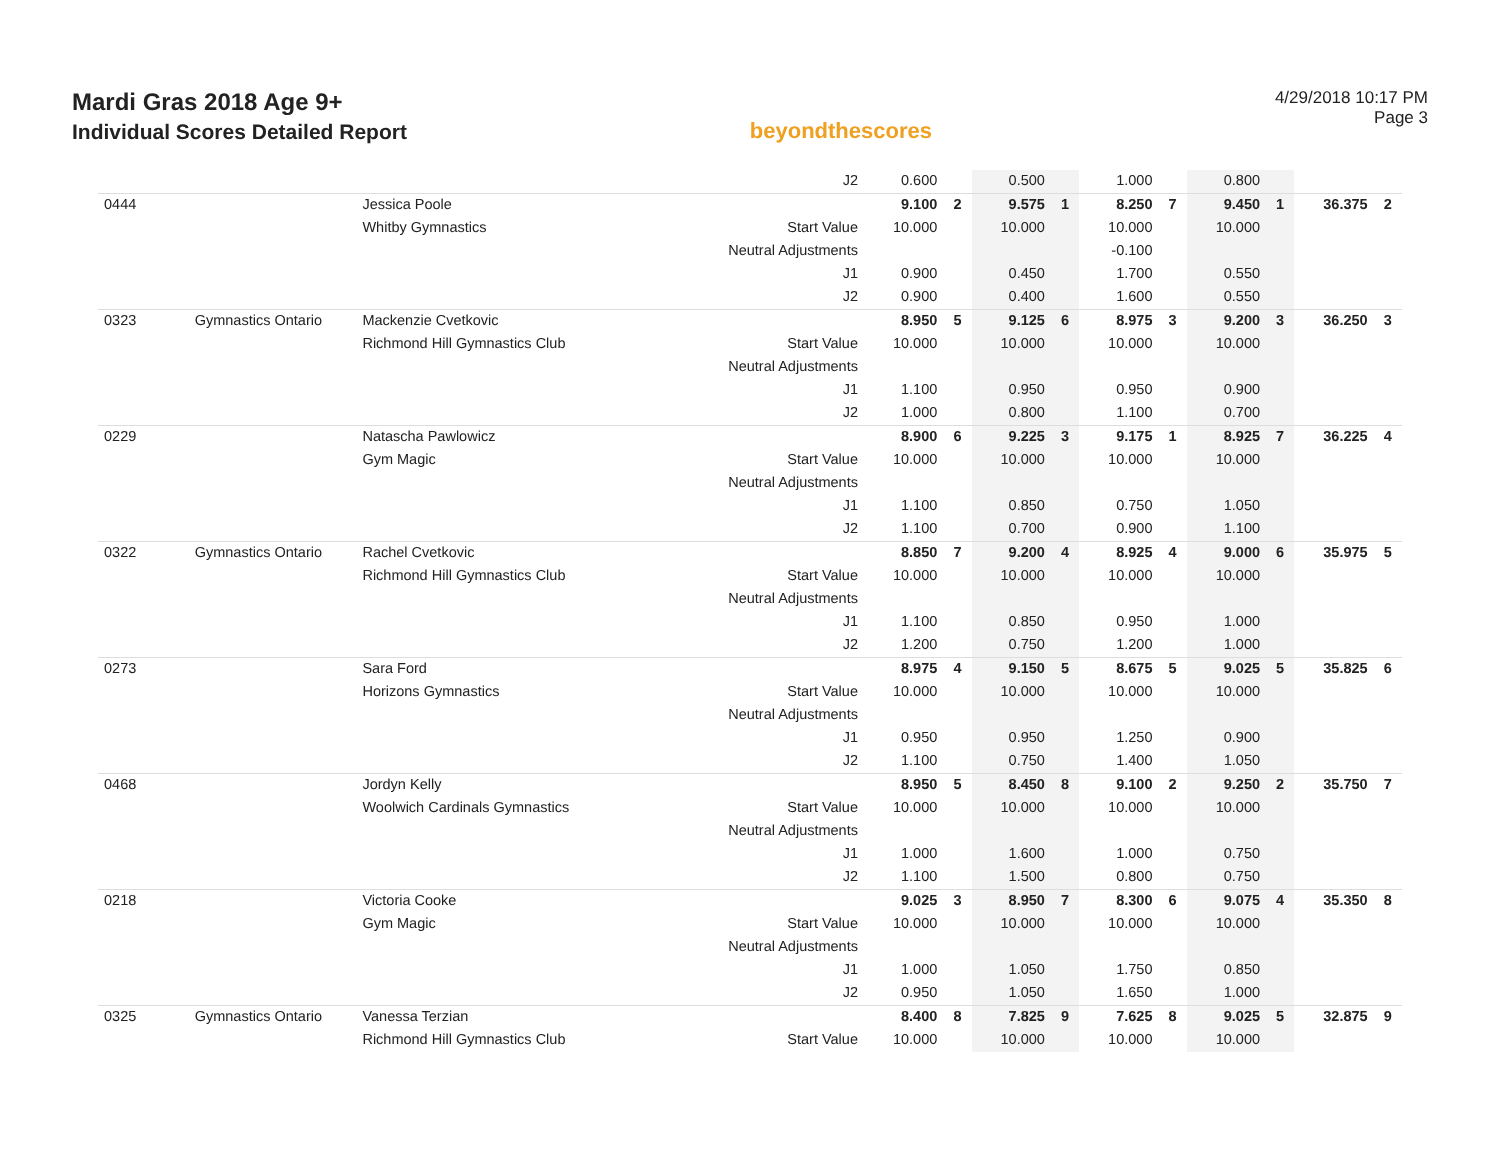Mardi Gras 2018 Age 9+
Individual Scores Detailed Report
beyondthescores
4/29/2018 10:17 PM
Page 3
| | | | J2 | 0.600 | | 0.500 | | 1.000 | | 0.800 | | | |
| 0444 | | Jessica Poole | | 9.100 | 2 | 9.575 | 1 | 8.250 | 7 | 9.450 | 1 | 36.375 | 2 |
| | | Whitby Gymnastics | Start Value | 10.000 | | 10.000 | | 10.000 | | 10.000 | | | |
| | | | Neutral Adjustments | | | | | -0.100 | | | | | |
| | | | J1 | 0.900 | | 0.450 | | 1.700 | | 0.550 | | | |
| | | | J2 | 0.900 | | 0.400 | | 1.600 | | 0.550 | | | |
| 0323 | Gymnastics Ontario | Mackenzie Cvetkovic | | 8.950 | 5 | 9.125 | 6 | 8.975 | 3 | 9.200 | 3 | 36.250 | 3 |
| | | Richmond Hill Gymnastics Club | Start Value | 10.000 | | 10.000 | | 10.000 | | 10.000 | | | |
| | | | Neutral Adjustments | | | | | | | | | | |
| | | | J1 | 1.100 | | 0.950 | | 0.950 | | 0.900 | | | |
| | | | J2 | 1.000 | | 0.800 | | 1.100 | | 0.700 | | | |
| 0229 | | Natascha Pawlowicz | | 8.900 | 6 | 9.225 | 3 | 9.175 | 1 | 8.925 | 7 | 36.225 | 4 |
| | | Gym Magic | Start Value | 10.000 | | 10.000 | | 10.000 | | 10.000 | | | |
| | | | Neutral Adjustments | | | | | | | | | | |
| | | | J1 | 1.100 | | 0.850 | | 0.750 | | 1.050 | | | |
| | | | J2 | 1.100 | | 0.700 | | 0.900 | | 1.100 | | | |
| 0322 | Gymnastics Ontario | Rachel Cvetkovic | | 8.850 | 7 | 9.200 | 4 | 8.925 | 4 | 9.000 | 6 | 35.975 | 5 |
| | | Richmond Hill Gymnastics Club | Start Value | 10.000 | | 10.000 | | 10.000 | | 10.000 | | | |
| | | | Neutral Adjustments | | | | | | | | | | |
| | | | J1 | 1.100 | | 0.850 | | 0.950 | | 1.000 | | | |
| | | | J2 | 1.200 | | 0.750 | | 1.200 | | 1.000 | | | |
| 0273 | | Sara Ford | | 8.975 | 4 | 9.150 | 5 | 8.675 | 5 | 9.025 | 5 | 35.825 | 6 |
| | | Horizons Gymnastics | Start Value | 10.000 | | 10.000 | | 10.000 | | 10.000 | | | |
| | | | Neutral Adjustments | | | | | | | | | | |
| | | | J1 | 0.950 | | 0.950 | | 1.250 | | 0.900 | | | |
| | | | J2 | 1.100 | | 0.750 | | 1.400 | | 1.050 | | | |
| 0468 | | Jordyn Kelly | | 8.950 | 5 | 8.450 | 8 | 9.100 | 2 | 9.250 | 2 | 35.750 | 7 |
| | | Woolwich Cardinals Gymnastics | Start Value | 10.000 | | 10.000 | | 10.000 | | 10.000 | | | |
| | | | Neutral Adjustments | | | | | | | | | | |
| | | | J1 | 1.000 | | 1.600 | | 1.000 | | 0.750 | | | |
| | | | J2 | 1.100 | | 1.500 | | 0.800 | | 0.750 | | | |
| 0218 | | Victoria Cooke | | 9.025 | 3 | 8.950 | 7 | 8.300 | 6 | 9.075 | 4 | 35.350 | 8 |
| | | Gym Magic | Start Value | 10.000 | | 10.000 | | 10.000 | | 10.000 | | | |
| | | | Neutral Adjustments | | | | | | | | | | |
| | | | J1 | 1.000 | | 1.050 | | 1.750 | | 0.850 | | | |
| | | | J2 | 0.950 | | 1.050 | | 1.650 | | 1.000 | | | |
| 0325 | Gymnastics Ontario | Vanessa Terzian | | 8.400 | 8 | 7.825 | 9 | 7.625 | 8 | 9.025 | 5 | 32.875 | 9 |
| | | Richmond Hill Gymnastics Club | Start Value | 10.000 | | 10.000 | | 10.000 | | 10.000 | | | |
━━━━━━━━━━━━━━━━
Task description: Please give the number of lines in the listing that include "Ontario", with nothing else.

Answer box: 3